Рита улыбнулась радостно и в то же время презрительно, как она всегда умела.
— Оставьте, пожалуйста, меня! Оставьте! Идите и спите!
«Оставьте» она говорила, как будто к ней кто-то прикасался и не так уж ей было это неприятно.
Реутский замолчал, но вдруг деловито заговорил Лопарев:
— Что вы, в самом деле, доктор, беспокоитесь? За Риту? Ее клещи не кусали! За себя? Тем более. Вы пропахли пороховым дымом в баталиях с мышами, вас клещи не тронут. Они разбираются.
Бренчали ручьи — каждый на свой лад и оба вместе.
Теперь должна была снова заговорить Рита. О чем? О том, что ее больше всего в эти дни тревожило.
Рита молчала долго, потом приподнялась на локте, поцеловала Онежку в лоб.
— Милая, хорошая! Но ведь Андрюшка-то плохой! Скверный, неинтересный! Сознайся, ты просто хочешь мне досадить?
Трудно было Онежке ответить, что Андрюша — хороший. Трудно! Но она все равно ответила. Не могла она сказать, что Андрюша плохой, потому что назавтра ей было бы стыдно встретиться с ним. И с самой собой. И с Ритой тоже. Ей просто никого не хотелось бы видеть завтра. Никого!

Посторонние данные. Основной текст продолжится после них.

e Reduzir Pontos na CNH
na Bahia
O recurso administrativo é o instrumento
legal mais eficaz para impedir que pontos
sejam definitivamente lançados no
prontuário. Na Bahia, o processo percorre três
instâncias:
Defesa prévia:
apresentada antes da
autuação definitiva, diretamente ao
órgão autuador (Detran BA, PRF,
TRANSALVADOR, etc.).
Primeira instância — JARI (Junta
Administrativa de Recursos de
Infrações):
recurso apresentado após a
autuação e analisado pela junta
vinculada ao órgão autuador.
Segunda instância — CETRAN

Если бы Рита умирала сейчас, Онежка могла бы с ней согласиться, но самое страшное — одна четырехсотая — минуло, им предстояло жить обеим, каждый день глядеть друг другу в глаза.
А Рита упорствовала.
— Терпеть его не могу! — шептала она громко. — Ненавижу!
— За что?
— Не мужчина! Убежал в ботанику, убежал под покровительство своего отца! Он должен быть строителем, или горняком, или физиком, а он — ботаник! Скрывается! Ну ладно, я убежала из горного института, а он? Здоровый, сильный и скрывается здесь! Трус!
— А если все это неправда?
— А если бы он был там, в горном институте, я знаю, он прорабатывал бы меня, издевался бы надо мной! Он как раз такой, как все те! Он — из всех! Ты еще очень молода, Онежка, и не знаешь, что такое жизнь, какой она бывает! Не понимаешь этого. Может быть, никогда не поймешь! Андрея защищаешь, а он вовсе не нуждается в твоей защите! Нисколько! Зато издевается надо мной, над всем, что у меня есть!
— Ты, Рита, милая. Ты красивая. Ну зачем тебе еще твои выдумки?
— Ты сказала «красивая»… А знаешь ли ты, что это такое? Как легко это ранится всеми? Как легко каждый день это ранит Андрей: смотрит на меня с презрением?! Свинячьими глазками!
«Красивая… Знаешь ли ты, что это такое?» И Онежка ощутила сначала свои пухлые щеки, потом всю себя, небольшую, приземистую, свои серые, даже бесцветные, глаза.